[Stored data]
##########

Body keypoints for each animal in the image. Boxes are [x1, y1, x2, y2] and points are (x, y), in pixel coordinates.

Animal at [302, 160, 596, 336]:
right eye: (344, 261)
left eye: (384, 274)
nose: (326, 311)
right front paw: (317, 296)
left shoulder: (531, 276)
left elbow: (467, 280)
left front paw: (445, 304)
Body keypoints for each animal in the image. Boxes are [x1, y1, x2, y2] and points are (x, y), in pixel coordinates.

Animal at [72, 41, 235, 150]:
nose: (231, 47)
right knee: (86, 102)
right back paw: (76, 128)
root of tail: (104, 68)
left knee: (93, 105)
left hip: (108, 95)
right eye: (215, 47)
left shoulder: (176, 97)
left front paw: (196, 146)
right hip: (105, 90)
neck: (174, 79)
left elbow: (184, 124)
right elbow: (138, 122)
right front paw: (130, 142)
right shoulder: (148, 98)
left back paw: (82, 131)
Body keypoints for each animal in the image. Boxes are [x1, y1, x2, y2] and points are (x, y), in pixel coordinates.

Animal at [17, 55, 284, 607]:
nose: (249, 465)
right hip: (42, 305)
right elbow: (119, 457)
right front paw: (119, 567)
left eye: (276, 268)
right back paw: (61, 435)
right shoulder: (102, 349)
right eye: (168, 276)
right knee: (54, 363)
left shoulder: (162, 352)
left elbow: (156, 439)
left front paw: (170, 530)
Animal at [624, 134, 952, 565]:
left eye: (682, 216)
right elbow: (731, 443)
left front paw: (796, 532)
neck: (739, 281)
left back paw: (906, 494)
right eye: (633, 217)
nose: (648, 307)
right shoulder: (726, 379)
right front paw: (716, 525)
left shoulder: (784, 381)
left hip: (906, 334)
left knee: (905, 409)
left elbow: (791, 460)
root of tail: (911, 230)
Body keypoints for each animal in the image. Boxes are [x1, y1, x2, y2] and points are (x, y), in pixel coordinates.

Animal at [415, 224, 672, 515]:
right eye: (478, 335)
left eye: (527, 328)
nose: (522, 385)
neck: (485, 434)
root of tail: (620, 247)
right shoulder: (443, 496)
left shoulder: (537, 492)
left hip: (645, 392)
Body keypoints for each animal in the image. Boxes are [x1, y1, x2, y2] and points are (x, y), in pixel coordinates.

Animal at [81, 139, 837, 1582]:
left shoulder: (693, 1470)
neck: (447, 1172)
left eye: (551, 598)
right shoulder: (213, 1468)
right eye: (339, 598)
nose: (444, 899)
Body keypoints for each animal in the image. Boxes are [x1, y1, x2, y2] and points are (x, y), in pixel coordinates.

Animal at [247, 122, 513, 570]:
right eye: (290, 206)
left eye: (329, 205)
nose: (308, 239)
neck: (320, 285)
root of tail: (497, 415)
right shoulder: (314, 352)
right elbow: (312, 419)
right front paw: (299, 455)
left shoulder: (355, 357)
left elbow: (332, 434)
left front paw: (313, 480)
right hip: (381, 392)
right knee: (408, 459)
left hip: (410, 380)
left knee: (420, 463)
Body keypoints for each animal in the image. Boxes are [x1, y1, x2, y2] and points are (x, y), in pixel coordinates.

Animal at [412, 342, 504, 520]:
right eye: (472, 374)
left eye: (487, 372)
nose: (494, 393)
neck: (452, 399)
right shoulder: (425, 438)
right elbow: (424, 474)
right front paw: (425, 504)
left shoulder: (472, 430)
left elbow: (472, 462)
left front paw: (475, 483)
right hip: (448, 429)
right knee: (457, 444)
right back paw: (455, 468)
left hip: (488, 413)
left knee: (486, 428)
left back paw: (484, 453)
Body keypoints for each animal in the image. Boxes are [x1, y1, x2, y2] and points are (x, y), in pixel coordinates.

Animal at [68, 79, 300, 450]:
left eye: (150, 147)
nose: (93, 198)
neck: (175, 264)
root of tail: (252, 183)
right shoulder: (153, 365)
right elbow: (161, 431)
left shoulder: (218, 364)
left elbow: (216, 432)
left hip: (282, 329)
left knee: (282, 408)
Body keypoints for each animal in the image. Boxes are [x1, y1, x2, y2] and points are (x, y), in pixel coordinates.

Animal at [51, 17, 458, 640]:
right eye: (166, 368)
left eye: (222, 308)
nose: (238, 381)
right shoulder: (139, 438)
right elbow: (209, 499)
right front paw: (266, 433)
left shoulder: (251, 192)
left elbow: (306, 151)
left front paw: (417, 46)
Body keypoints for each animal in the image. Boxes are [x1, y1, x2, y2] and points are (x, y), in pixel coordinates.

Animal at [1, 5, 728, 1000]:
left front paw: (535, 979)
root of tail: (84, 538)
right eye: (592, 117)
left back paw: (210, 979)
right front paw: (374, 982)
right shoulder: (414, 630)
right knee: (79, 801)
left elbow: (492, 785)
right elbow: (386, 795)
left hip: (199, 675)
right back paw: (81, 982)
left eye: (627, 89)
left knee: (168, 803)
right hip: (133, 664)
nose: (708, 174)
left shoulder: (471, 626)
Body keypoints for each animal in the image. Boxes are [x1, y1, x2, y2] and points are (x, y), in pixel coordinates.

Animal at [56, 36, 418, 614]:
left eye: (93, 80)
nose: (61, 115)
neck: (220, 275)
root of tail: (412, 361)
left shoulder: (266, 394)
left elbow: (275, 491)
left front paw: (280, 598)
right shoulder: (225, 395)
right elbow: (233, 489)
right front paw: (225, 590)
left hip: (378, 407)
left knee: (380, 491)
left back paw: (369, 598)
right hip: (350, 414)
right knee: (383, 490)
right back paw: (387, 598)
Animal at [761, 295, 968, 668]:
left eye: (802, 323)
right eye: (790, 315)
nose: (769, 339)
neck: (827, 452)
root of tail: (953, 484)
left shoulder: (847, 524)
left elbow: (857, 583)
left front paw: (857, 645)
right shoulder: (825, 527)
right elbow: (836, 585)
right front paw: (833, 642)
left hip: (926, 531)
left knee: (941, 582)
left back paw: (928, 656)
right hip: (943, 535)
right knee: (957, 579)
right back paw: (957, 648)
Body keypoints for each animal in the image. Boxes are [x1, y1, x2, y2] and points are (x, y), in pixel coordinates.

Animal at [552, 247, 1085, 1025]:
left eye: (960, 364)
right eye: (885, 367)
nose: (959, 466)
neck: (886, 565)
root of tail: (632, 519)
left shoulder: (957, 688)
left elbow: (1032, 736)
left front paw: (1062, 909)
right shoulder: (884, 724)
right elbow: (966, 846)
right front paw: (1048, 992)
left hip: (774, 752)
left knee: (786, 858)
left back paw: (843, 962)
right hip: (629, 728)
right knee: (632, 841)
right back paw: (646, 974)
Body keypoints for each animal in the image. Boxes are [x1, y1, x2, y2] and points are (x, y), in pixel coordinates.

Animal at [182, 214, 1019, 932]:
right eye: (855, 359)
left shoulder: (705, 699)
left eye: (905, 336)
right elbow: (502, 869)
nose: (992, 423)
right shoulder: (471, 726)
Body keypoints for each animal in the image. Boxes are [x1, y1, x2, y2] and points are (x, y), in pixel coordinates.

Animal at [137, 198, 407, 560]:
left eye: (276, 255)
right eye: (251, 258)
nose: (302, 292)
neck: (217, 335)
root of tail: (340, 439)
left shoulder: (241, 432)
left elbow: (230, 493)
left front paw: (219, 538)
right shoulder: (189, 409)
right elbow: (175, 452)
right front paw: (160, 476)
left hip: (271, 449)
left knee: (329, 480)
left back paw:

##########

WHAT THE TASK ASKS ->
Find the word "tail" in the records and pull out each line that has it.

SOLUTION ->
root of tail: (104, 68)
root of tail: (911, 230)
root of tail: (620, 247)
root of tail: (497, 415)
root of tail: (252, 183)
root of tail: (84, 538)
root of tail: (412, 361)
root of tail: (953, 484)
root of tail: (632, 519)
root of tail: (340, 439)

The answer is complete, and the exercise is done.